One of Adelaide Zoo’s longest residents marked another milestone today as he celebrated his 22nd birthday at a poolside party with his mate and numerous chicks.
It was a leisurely albeit enjoyable occasion for Gordon, the oldest Little Penguin in captivity in Australia and the third oldest in the world, as he meandered around the rocks from his home at the far side of the pool to pick up his daily mix of pilchards from keeper Meg Williams.
Gordon, who fathered a chick last year, who, has done his best to help populate the South Australian colony of Little Penguins – who grow to just 30cm tall – over the past two decades.
“He is well represented and not showing signs of slowing down but we’re not looking at any more eggs from him,” said keeper Caitlin Heath who also looks after the Little Penguins. “He is sitting on two dummy eggs at the moment.”

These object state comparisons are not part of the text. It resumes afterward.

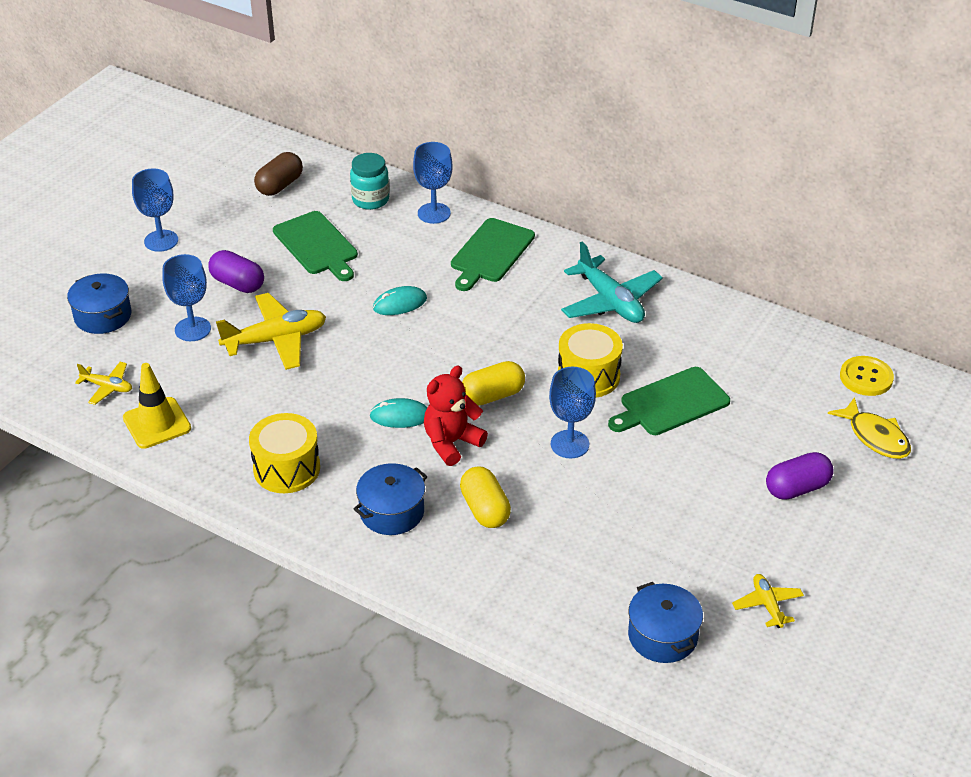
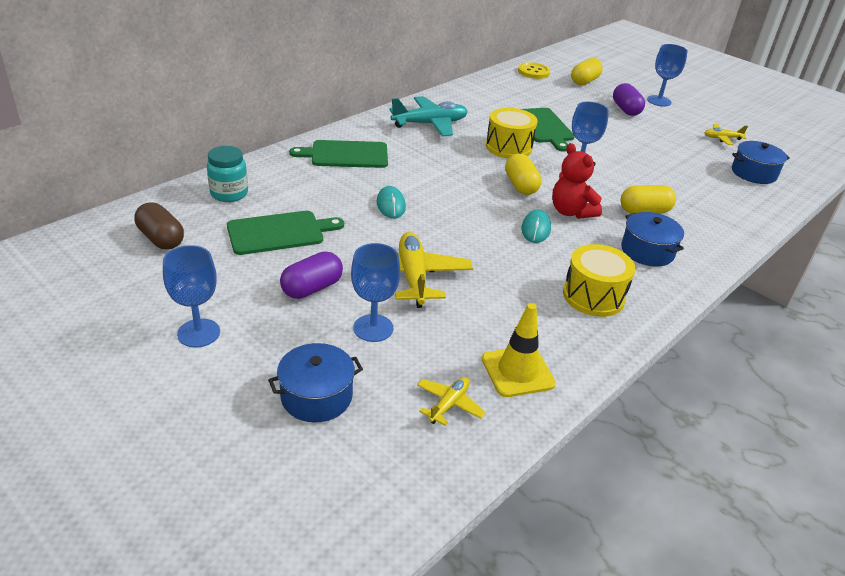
camera: 80 degrees left, 5 degrees down
blue goblet [413,142,453,224] -> blue goblet moved to [647,44,688,106]
green cutting board [451,218,535,291] -> green cutting board turned 135 degrees clockwise [289,140,388,168]
yellow fish [828,397,911,459] -> yellow capsule [571,58,603,85]

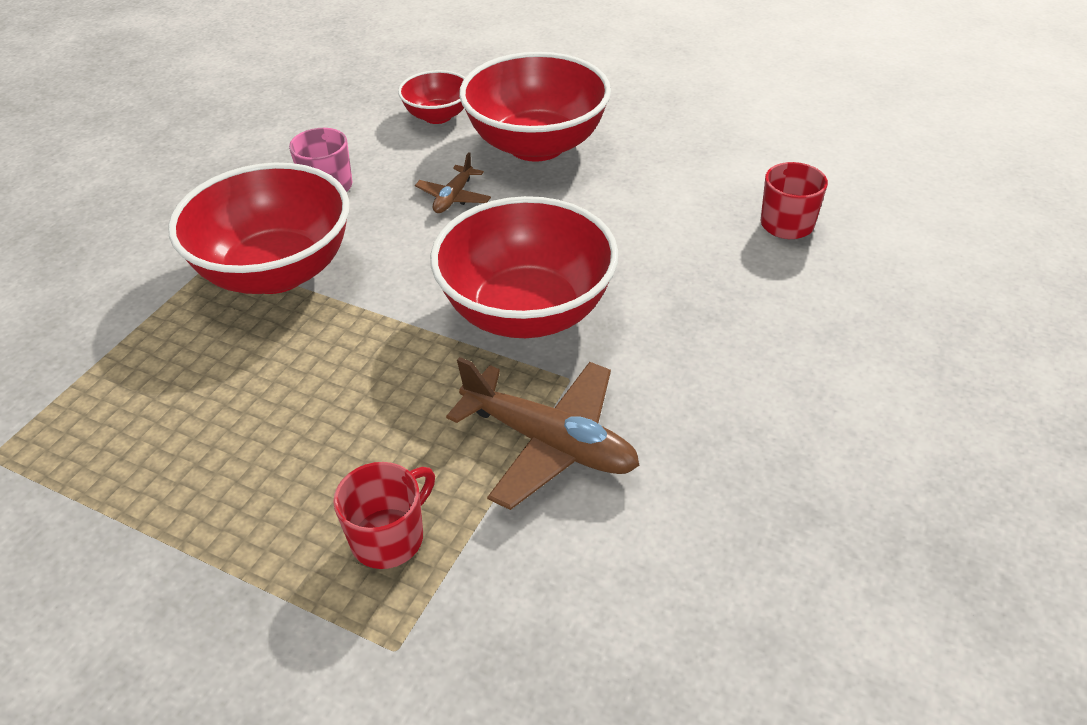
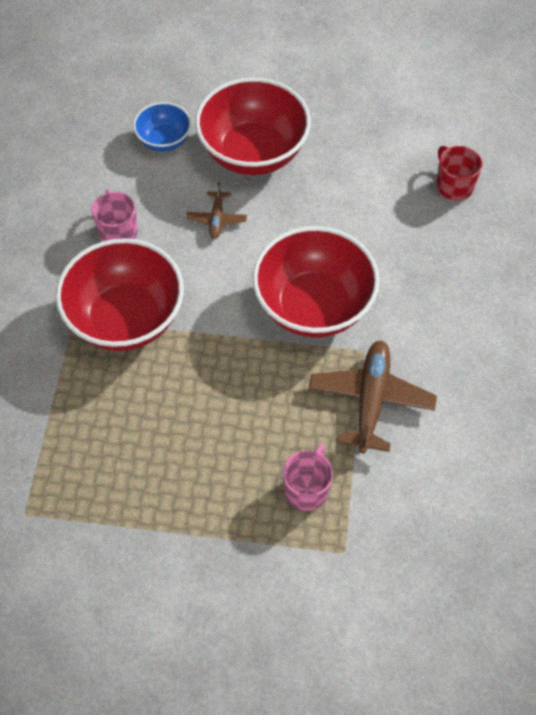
camera: 20 degrees left, 15 degrees up
red mug [333,462,435,569] -> pink mug [283,444,333,511]
red bowl [398,70,465,124] -> blue bowl [133,102,191,152]
brown plane [446,357,640,510] -> brown plane turned 90 degrees counterclockwise [309,340,437,454]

Earlier in the day there was a birthday fish platter too for the little chap who popped out of his home momentarily to snaffle a sardine before a chorus of ‘Happy Birthday’ from 20 staff who’d come out to serenade him, sent him swiftly back to his birthday bed.
Named after the famous gin, Gordon has made a splash ever since he moved to Adelaide from Taronga Zoo in 2001 when he was just six months old and time, understandably, is now slowing him down a touch.
“He’s like a sweet little old man, very gentle. He’s eating his fish like a champ,” said Caitlin.
Adelaide Zoo houses 29 Little Penguins, ranging from Gordon the patriarch to penguins just a few months old. Breeding season is currently well underway and it’s hoped there’ll be more little, Little Penguins soon waddling around the exhibits and looking to Gordon for his wise counsel.
Numbers of Little Penguin in the wild are rapidly declining with predation by cats and other introduced species, domestic dogs, roadkill, watercraft, oil spills, fishing, and coastal development are major threats. Rapidly warming sea temperatures are also creating a challenge with associated poorer breeding and less opportunity to catch prey.
Adelaide Zoo’s two colonies will provide strong genetics to ensure a viable insurance population is available should it ever be needed.
Visitors are encouraged to come to Adelaide Zoo to see Gordon – who resides at the pool enclosure near Minchin House – and wish him all the best.
Adelaide Zoo is open 365 days a year.